**Saved entries:**
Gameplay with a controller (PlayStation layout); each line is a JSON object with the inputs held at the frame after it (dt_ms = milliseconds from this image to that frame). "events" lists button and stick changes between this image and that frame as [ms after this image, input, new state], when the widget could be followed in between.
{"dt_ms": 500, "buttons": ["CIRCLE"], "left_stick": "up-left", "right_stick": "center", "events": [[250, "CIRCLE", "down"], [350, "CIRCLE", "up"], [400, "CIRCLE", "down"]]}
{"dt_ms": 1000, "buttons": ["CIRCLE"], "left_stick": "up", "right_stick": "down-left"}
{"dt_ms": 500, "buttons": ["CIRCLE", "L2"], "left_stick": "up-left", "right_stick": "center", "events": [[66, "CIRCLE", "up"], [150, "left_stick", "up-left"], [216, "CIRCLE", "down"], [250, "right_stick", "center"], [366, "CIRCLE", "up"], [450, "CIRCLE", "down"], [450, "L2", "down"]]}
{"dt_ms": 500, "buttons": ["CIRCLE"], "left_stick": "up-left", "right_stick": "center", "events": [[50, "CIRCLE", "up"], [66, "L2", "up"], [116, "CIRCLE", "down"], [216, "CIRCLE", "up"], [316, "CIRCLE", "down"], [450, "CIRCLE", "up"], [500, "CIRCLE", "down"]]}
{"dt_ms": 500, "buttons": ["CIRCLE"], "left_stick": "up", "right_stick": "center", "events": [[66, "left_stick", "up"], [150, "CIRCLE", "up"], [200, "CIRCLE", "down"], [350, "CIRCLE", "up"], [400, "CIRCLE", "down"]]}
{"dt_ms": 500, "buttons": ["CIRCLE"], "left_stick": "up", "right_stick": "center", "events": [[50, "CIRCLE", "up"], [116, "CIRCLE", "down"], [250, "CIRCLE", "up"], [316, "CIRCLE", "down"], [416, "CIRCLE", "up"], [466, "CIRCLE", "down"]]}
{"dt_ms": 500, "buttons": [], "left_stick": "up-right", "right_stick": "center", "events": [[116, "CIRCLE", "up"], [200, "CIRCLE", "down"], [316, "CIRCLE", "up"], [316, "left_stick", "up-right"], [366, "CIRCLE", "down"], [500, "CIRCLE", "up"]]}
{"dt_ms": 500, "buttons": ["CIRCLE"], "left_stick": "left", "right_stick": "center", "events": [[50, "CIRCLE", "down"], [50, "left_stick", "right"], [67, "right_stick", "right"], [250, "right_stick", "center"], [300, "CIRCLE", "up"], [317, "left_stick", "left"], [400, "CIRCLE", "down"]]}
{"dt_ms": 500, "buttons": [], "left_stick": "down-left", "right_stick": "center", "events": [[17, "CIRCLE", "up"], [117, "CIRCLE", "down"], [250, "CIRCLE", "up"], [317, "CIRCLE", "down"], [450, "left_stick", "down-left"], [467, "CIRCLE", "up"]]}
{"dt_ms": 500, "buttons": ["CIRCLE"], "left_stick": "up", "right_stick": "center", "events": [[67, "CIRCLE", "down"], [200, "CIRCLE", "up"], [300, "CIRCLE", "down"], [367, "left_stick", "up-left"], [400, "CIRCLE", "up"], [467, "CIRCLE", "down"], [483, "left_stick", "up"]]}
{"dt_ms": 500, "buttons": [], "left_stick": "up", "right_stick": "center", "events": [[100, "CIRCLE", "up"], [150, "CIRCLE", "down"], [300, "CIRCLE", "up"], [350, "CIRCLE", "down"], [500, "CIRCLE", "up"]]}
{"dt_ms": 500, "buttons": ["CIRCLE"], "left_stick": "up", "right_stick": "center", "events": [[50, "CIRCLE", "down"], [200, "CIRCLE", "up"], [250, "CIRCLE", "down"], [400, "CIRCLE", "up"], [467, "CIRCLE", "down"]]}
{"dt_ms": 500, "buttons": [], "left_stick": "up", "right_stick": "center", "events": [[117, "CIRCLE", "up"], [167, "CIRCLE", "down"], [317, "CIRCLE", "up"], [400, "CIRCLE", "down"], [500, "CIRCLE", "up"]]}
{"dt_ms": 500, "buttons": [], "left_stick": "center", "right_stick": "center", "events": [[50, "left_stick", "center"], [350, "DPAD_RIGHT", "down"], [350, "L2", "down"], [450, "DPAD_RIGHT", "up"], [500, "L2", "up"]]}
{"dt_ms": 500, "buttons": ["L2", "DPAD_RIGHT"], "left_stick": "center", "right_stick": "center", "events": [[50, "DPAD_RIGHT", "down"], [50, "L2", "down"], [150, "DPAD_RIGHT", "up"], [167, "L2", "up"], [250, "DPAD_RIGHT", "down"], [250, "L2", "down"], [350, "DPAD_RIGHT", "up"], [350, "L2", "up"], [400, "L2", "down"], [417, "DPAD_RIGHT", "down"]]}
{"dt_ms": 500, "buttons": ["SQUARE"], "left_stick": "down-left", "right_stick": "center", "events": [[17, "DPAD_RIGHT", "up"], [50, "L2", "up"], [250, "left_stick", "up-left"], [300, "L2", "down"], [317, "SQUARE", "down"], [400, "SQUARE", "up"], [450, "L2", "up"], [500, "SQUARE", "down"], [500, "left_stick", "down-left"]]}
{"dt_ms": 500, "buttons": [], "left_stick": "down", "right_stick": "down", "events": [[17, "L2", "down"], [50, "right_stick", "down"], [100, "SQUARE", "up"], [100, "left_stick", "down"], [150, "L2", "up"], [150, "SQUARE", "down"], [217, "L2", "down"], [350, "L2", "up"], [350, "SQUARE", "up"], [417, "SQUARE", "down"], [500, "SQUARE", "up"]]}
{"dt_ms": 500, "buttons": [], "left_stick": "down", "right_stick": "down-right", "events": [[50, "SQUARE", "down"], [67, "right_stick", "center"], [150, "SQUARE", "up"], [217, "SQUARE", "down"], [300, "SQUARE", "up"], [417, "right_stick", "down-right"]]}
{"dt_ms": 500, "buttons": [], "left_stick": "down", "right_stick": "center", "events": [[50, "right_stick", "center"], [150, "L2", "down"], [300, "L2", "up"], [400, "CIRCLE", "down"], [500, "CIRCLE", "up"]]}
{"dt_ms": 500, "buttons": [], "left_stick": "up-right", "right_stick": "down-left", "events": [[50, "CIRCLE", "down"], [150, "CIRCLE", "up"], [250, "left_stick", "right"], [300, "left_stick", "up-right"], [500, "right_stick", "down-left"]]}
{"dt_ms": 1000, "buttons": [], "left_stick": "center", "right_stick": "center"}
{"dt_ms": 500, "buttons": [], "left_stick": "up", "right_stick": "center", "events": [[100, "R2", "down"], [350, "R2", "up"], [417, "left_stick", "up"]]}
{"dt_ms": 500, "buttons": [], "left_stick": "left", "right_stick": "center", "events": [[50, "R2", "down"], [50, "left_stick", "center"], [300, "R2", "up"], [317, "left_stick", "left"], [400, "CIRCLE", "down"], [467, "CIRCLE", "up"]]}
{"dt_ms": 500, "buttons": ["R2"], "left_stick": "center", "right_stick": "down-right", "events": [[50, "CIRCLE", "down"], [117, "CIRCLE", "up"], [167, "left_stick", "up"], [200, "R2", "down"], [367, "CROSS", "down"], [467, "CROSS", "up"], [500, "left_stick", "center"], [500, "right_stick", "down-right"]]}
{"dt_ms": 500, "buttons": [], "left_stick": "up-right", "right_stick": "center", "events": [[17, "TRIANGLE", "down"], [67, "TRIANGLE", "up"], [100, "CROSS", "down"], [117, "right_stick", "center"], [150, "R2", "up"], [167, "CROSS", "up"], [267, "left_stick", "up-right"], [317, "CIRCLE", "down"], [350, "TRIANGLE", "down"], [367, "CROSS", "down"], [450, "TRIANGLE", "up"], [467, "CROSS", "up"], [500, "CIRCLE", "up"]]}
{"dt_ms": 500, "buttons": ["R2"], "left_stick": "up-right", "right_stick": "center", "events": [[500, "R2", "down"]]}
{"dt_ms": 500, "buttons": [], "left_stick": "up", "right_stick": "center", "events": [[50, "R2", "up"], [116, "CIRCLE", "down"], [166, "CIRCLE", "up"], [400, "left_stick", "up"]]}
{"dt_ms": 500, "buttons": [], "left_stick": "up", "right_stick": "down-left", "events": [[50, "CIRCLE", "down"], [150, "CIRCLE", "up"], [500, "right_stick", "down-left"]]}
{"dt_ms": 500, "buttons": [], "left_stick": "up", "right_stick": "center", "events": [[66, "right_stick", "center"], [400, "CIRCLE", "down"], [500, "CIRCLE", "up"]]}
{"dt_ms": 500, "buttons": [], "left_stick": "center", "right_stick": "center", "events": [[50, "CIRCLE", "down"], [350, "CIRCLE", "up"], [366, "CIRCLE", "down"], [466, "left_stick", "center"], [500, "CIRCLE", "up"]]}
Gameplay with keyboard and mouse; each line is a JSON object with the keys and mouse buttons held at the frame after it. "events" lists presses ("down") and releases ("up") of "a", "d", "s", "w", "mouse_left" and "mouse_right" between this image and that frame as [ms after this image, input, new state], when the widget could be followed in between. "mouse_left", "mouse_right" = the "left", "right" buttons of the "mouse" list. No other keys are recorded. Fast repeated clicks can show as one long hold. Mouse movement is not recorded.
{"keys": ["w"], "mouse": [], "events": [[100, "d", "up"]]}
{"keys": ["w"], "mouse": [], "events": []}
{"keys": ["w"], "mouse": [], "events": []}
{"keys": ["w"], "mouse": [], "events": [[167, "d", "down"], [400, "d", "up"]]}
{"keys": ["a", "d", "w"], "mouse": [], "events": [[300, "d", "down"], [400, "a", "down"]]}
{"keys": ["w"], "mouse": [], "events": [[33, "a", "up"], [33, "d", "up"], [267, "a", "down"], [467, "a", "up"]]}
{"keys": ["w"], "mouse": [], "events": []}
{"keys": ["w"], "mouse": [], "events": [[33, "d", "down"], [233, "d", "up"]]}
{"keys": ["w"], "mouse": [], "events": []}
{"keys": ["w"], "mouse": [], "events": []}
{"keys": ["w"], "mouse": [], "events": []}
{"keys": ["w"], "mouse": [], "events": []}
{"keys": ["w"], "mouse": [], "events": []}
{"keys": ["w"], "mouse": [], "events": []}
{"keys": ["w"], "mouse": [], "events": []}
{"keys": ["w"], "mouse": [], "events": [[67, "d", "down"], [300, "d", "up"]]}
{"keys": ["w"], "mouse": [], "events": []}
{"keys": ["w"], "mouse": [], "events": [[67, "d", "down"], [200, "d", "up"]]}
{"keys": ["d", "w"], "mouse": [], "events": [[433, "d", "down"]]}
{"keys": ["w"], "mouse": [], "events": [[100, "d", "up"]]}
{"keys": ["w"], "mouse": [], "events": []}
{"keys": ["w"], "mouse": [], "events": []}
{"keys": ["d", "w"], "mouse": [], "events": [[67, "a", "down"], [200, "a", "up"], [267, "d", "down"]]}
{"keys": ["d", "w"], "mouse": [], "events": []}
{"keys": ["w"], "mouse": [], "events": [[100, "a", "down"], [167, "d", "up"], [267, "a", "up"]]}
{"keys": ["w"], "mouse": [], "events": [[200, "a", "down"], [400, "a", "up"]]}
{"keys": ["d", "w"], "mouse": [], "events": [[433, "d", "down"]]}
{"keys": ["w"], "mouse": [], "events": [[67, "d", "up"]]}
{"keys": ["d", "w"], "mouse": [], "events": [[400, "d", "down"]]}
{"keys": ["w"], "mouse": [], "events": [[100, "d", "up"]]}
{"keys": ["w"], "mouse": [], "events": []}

**EXERCISE:** The count, and nothing else: how many lines of the entries contain the word "input"?

**RESPONSE TO THE TASK:** 2